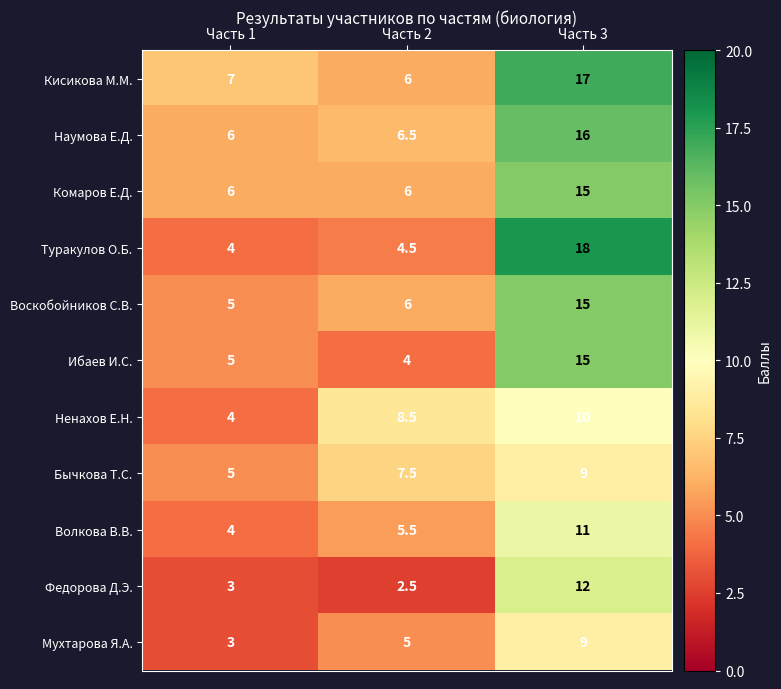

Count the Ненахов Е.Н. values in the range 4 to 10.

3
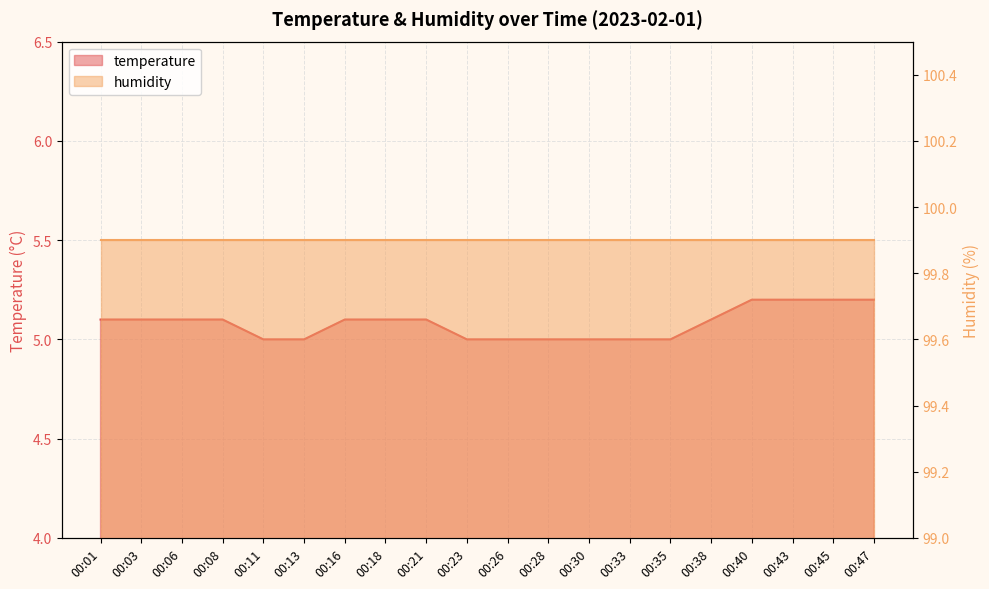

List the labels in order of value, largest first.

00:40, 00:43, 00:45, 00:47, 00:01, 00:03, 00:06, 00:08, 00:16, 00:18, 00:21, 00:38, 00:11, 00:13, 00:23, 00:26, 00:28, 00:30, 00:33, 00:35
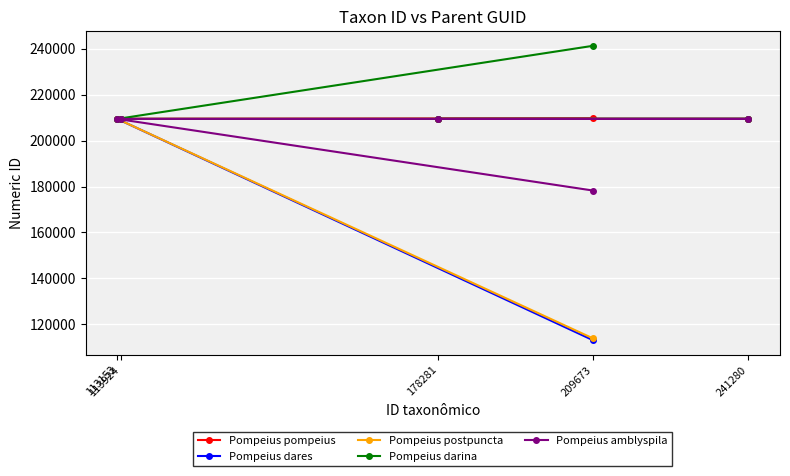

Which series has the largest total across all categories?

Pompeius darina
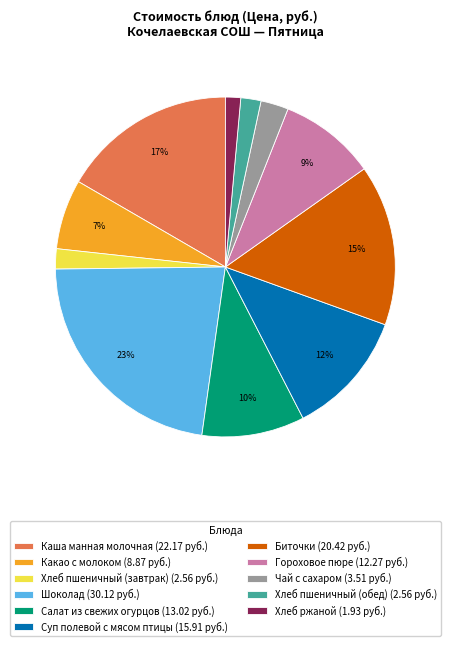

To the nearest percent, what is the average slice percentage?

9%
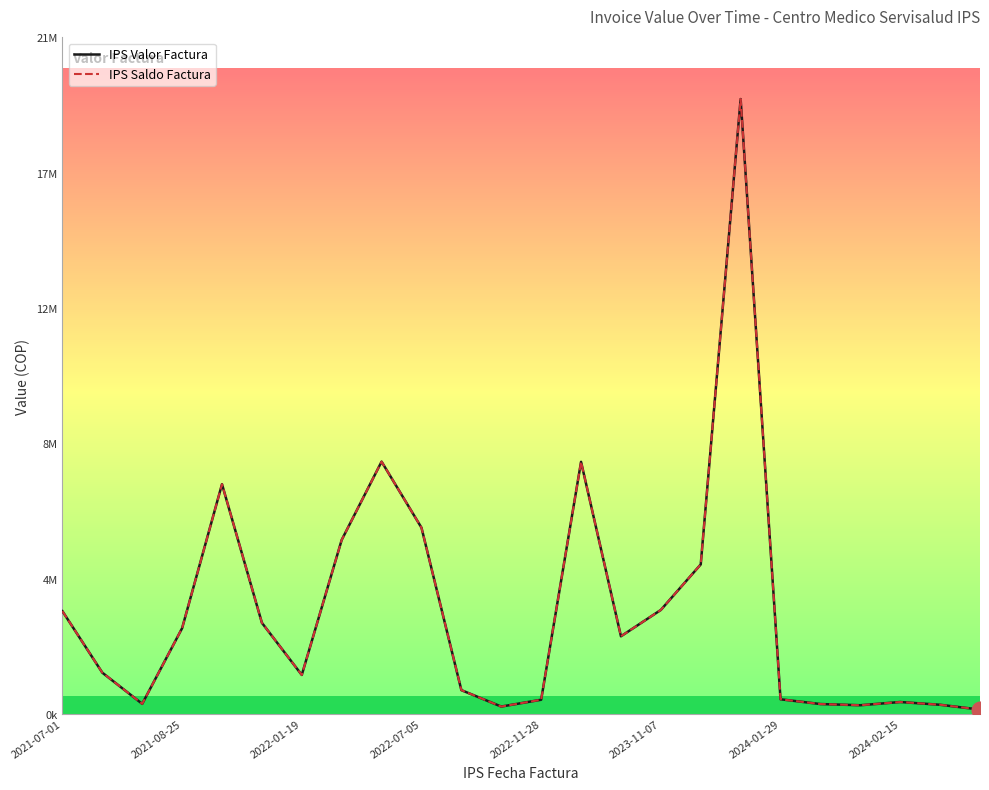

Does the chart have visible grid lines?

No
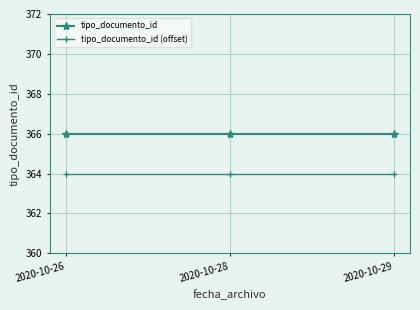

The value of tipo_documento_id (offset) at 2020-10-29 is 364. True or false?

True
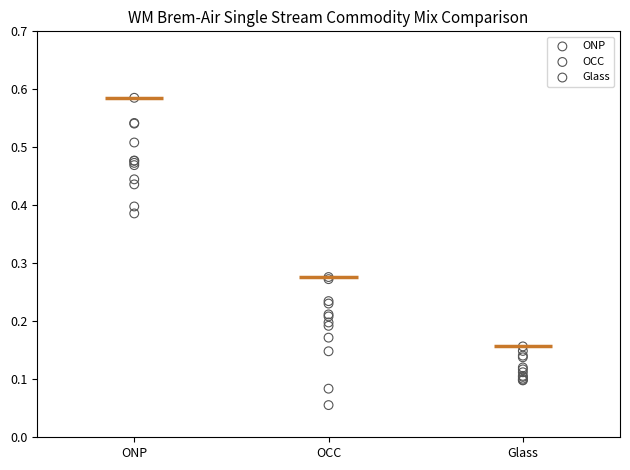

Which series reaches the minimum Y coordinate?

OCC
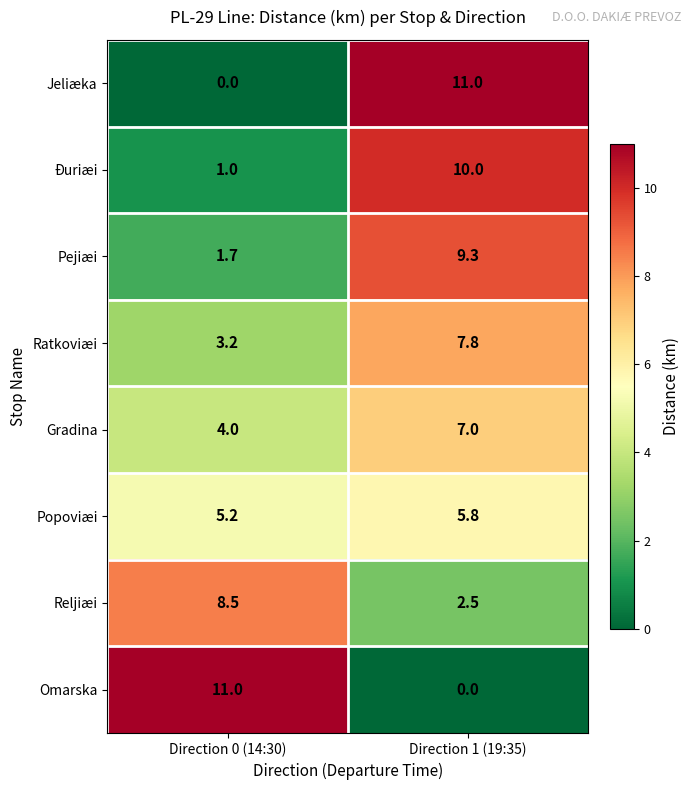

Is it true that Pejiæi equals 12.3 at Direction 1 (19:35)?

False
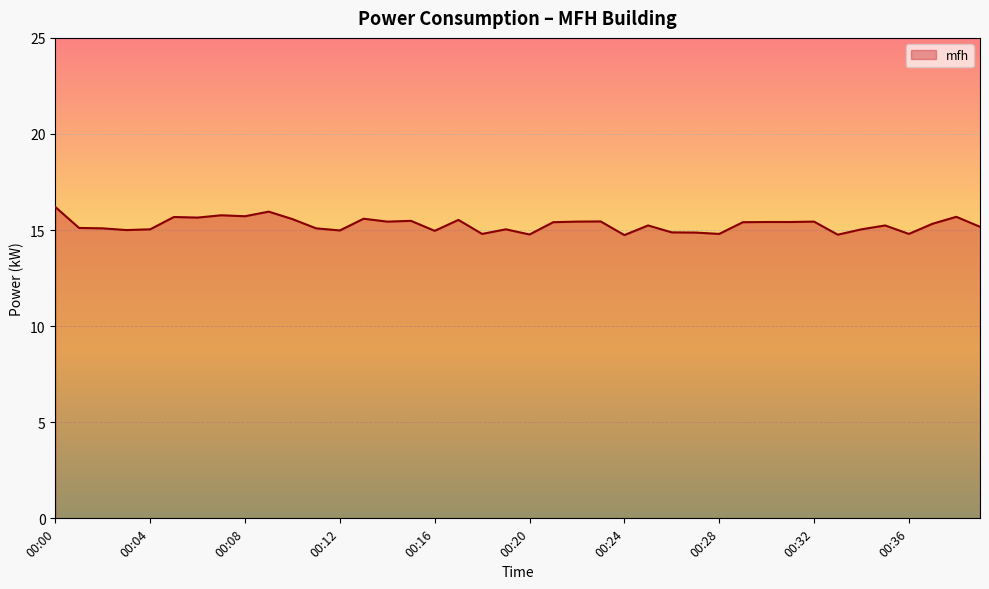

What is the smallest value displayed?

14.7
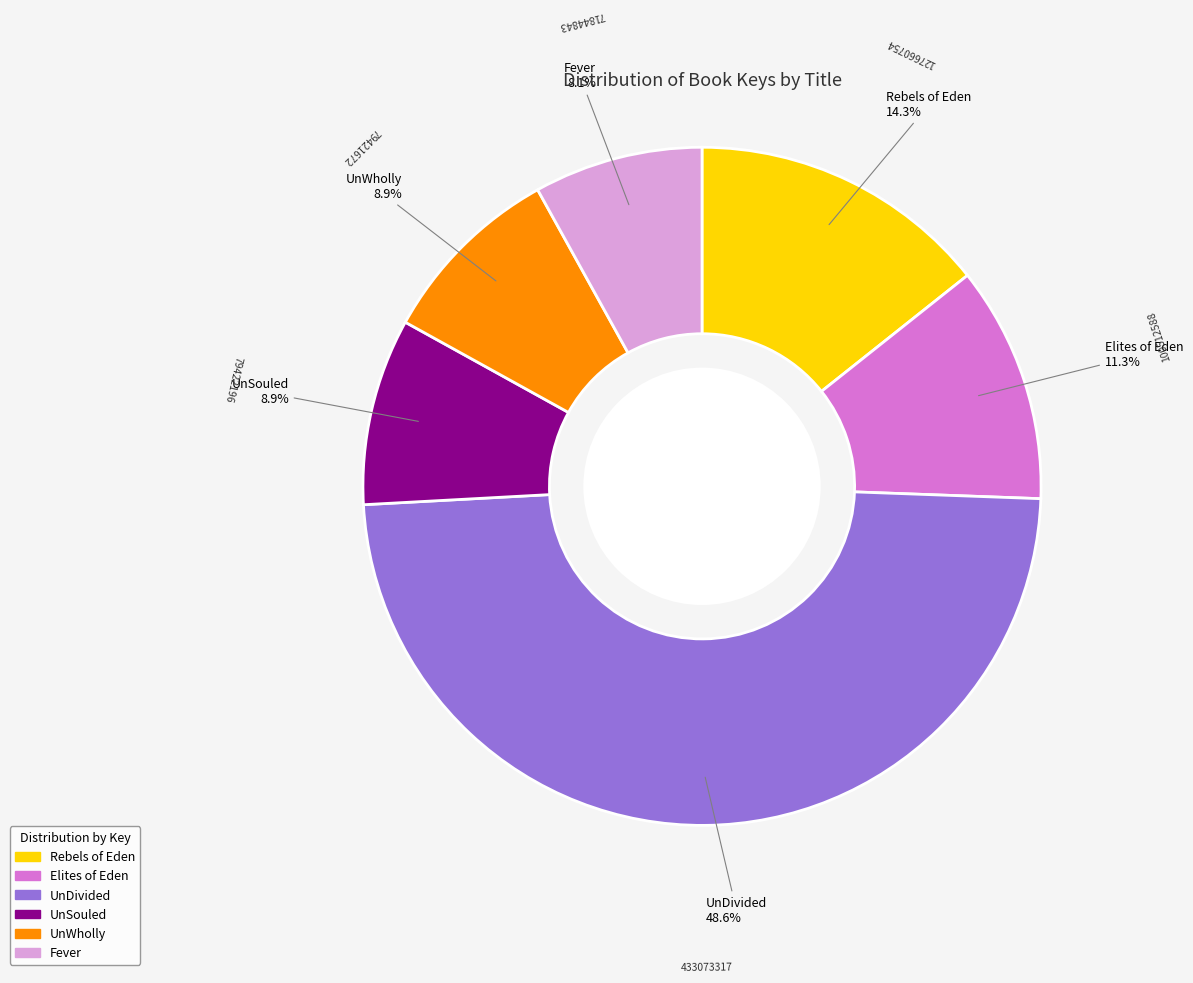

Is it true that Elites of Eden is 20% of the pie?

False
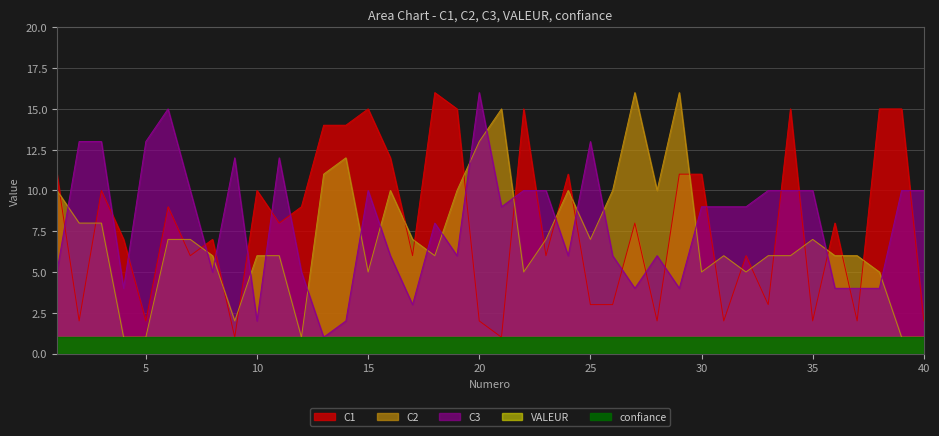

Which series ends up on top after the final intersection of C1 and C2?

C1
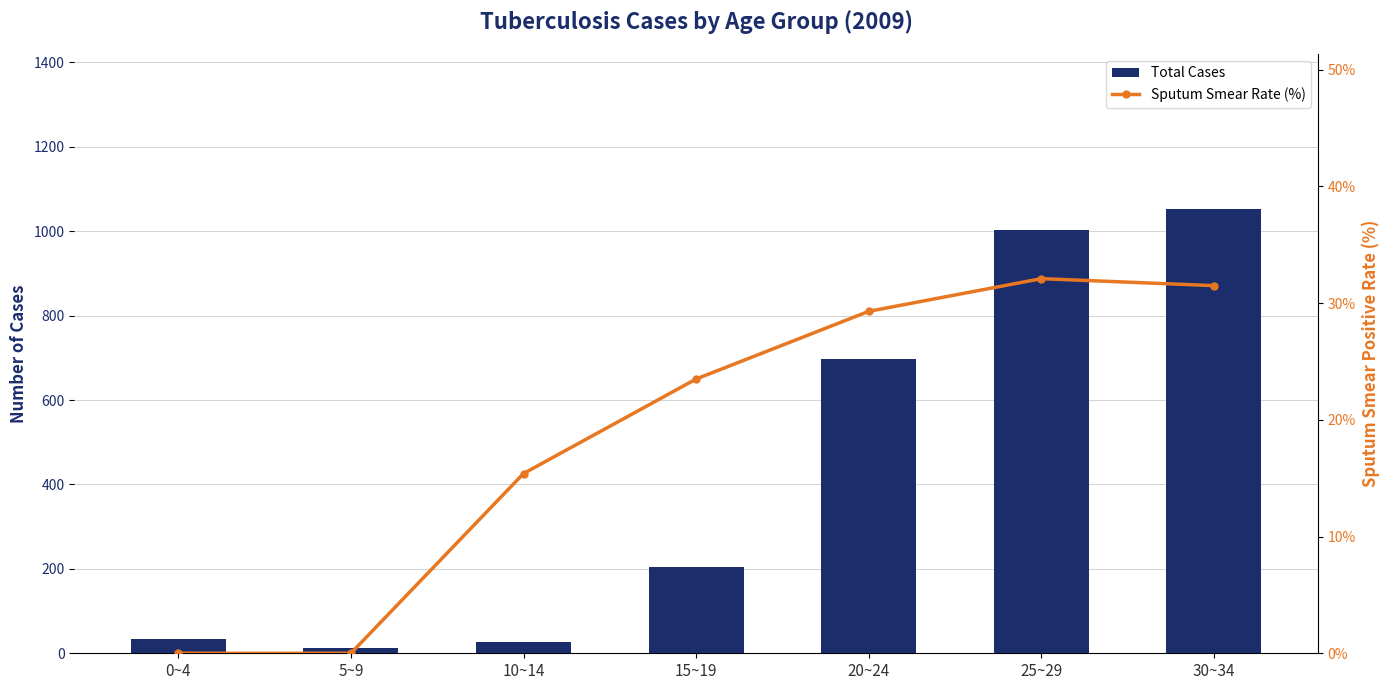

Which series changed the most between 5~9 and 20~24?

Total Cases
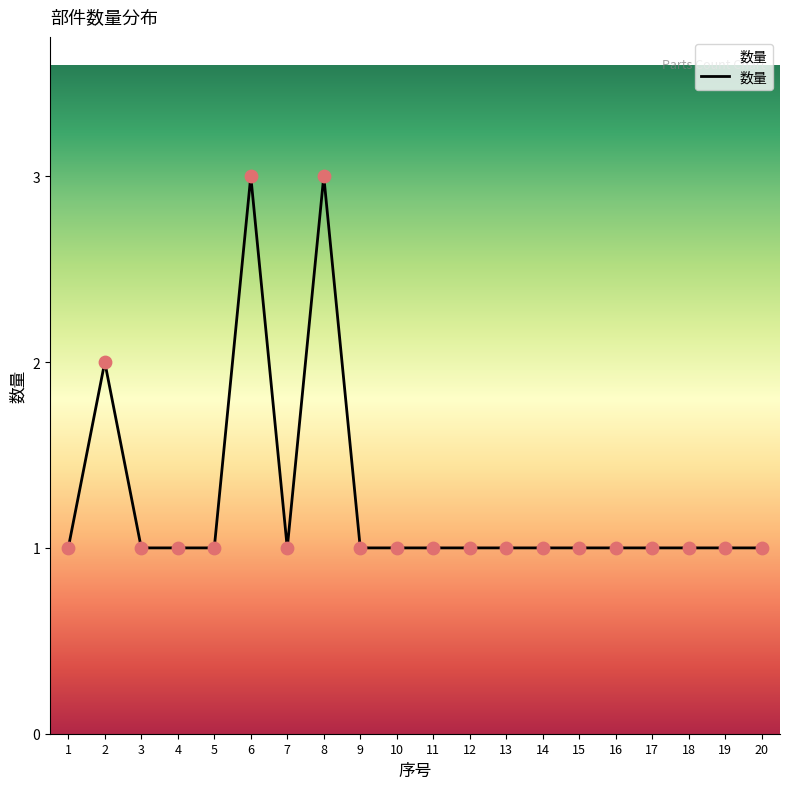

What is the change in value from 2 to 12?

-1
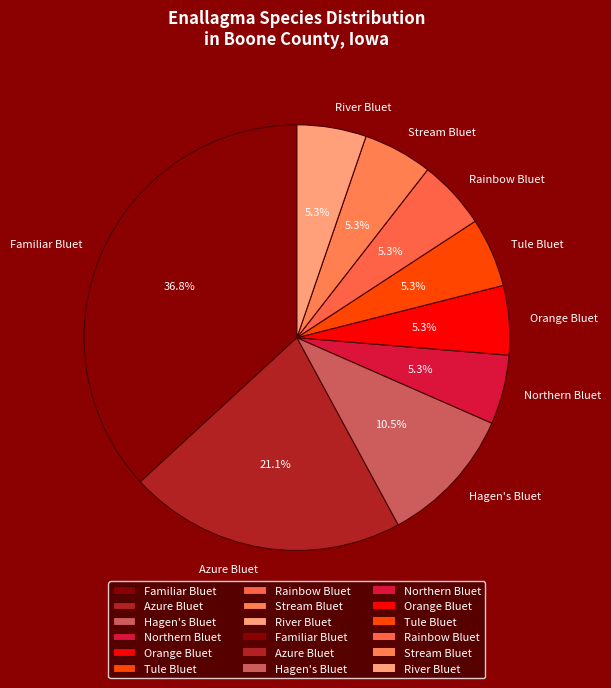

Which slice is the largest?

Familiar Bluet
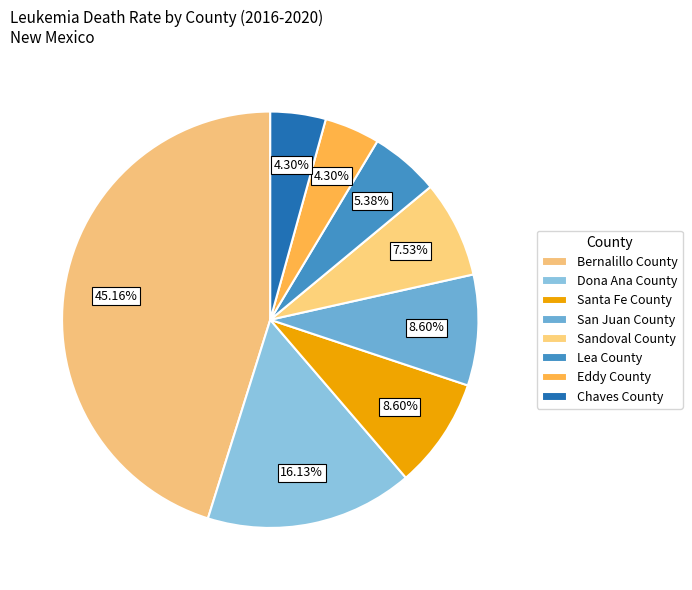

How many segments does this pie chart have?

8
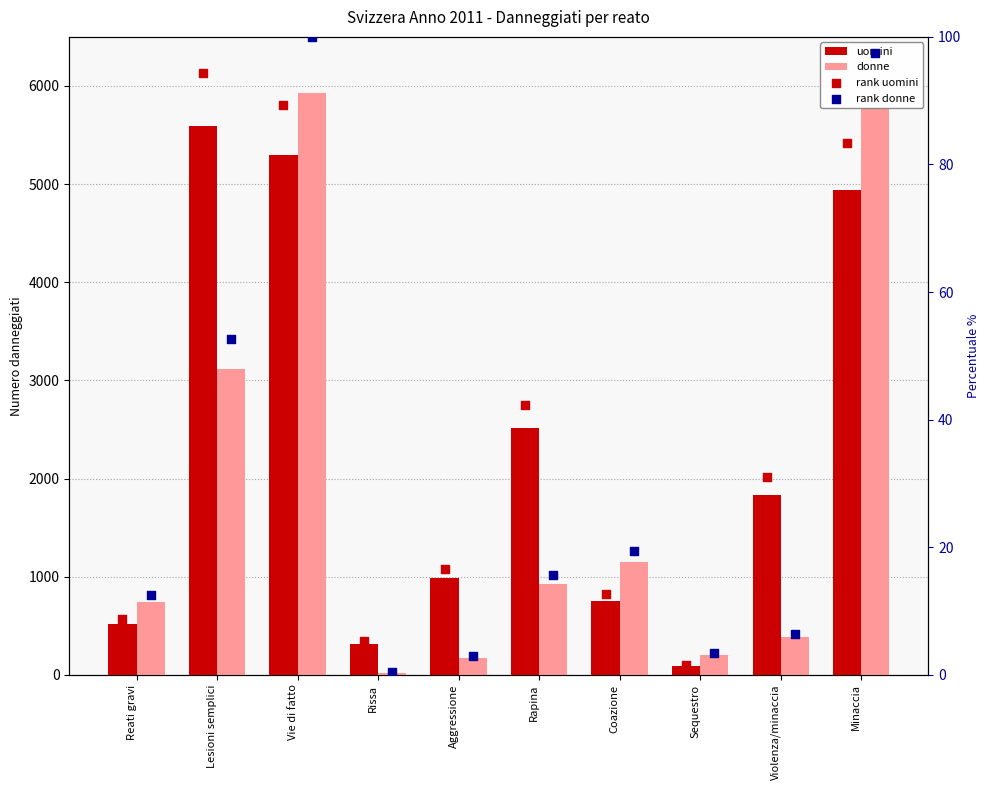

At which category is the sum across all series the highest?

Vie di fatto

########################################

Reproduce every one of the records above word for word, but omit the pictures.

- **EXERCISE SOLUTION**:
Count the Ненахов Е.Н. values in the range 4 to 10.

3

List the labels in order of value, largest first.

00:40, 00:43, 00:45, 00:47, 00:01, 00:03, 00:06, 00:08, 00:16, 00:18, 00:21, 00:38, 00:11, 00:13, 00:23, 00:26, 00:28, 00:30, 00:33, 00:35

Which series has the largest total across all categories?

Pompeius darina

To the nearest percent, what is the average slice percentage?

9%

Does the chart have visible grid lines?

No

The value of tipo_documento_id (offset) at 2020-10-29 is 364. True or false?

True

Which series reaches the minimum Y coordinate?

OCC

Is it true that Pejiæi equals 12.3 at Direction 1 (19:35)?

False

What is the smallest value displayed?

14.7

Is it true that Elites of Eden is 20% of the pie?

False

Which series ends up on top after the final intersection of C1 and C2?

C1

Which series changed the most between 5~9 and 20~24?

Total Cases

What is the change in value from 2 to 12?

-1

Which slice is the largest?

Familiar Bluet

How many segments does this pie chart have?

8

At which category is the sum across all series the highest?

Vie di fatto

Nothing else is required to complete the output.